Monday, July 3, 2006
Your Family LawProf Blog editors will be taking a short sabbatical to review our first year's operation, update the "left side" of the blog, and plan for the coming year. We appreciate your readership and would be very interested in knowing how we can improve the blog. Feel free to comment here (the comments are not automatically posted, but rest assured that we will receive them) or email us individually with your suggestions and criticisms.
Look for the blog to resume regular postings next Monday, July 10th.
Sunday, July 2, 2006
With great regret we inform our readers that Prof. Oliphant is retiring from the Family Law Prof Blog. We know that you will miss his regular postings and his nose for new, interesting, and important family law developments.

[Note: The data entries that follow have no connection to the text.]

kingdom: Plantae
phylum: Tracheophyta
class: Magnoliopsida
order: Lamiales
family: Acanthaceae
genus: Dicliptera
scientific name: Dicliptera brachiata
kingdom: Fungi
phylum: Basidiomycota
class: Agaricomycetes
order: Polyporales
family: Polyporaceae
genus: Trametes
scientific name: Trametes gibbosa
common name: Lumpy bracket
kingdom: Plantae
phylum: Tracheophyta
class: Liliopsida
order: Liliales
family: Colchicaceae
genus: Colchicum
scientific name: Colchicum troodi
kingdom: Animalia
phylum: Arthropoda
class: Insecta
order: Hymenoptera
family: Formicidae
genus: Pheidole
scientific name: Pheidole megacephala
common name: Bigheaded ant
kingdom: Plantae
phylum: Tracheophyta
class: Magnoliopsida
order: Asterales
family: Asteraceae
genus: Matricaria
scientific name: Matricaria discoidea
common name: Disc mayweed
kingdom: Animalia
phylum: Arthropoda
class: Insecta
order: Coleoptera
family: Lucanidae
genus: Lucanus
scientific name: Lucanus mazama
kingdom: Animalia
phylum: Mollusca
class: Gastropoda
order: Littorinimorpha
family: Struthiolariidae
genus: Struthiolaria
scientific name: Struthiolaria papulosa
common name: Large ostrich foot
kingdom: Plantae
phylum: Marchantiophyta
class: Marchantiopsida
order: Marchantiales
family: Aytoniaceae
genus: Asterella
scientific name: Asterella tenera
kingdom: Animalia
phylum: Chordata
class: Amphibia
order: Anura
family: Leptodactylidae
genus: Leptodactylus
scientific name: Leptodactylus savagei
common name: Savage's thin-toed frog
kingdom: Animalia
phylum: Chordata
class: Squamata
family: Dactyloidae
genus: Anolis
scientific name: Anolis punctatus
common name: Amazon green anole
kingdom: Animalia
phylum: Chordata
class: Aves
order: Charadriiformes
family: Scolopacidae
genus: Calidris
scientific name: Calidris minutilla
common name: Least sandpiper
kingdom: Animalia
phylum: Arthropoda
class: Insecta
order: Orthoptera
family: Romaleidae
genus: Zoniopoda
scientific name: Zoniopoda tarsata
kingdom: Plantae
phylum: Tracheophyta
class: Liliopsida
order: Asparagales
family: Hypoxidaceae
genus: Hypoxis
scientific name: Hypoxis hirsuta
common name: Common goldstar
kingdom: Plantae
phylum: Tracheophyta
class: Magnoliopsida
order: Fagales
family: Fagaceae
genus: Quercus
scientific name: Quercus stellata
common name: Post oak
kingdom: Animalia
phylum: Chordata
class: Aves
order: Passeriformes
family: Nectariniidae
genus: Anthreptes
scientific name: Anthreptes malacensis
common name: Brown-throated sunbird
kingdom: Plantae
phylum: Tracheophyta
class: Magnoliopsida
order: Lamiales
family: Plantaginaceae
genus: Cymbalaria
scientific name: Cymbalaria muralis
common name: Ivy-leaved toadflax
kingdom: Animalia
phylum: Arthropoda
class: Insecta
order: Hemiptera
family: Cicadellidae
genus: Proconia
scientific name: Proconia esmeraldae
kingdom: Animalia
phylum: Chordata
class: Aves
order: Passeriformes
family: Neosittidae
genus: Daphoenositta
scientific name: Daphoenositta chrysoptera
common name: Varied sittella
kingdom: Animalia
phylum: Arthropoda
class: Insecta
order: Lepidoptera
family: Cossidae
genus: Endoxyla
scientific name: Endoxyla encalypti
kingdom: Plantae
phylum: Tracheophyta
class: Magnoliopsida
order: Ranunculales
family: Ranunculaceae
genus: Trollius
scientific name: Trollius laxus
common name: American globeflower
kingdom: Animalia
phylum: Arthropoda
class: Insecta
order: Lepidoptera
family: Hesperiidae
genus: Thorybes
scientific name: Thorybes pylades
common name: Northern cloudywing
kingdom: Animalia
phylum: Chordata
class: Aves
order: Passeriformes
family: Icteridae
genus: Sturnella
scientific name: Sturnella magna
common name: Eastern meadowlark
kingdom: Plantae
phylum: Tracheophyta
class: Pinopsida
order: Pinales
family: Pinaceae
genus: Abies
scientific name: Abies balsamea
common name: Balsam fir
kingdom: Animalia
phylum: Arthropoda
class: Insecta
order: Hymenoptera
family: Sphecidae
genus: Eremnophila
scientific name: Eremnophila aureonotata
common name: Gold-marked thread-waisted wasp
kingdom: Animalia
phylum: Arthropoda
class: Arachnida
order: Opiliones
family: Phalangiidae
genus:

Prof. Oliphant retired from William Mitchell College of Law in December of 2005 after twenty-six years on the faculty. In addition to family law, he taught civil procedure and internet legal research skills. Prof. Oliphant is intensely interested in the use of technology and computers in teaching and learning and he is known for his “experiments” with cutting-edge technology. However, he has also found time to publish thirty articles and thirty-four books! (Prof. Oliphant worked his students hard but never asked anything of them that he didn’t expect of himself.) Prof. Oliphant has been a pioneer of clinical legal education and he spent seventeen years creating and administering the nationally recognized NITA trial skills program. He is very much missed by his former students and colleagues at William Mitchell – for his personal warmth and generosity, his creative spirit, and his wonderful sense of humor.
As you might imagine from his highly successful career, “retirement” is a relative word for Prof. Oliphant. Although he is no longer teaching and blogging, he is hard at work on the second edition of Family Law: Examples & Explanations as well as a few other projects . . .
Our heartfelt THANK YOU to our colleague for his extraordinary contributions to this first year of Family Law Prof Blog.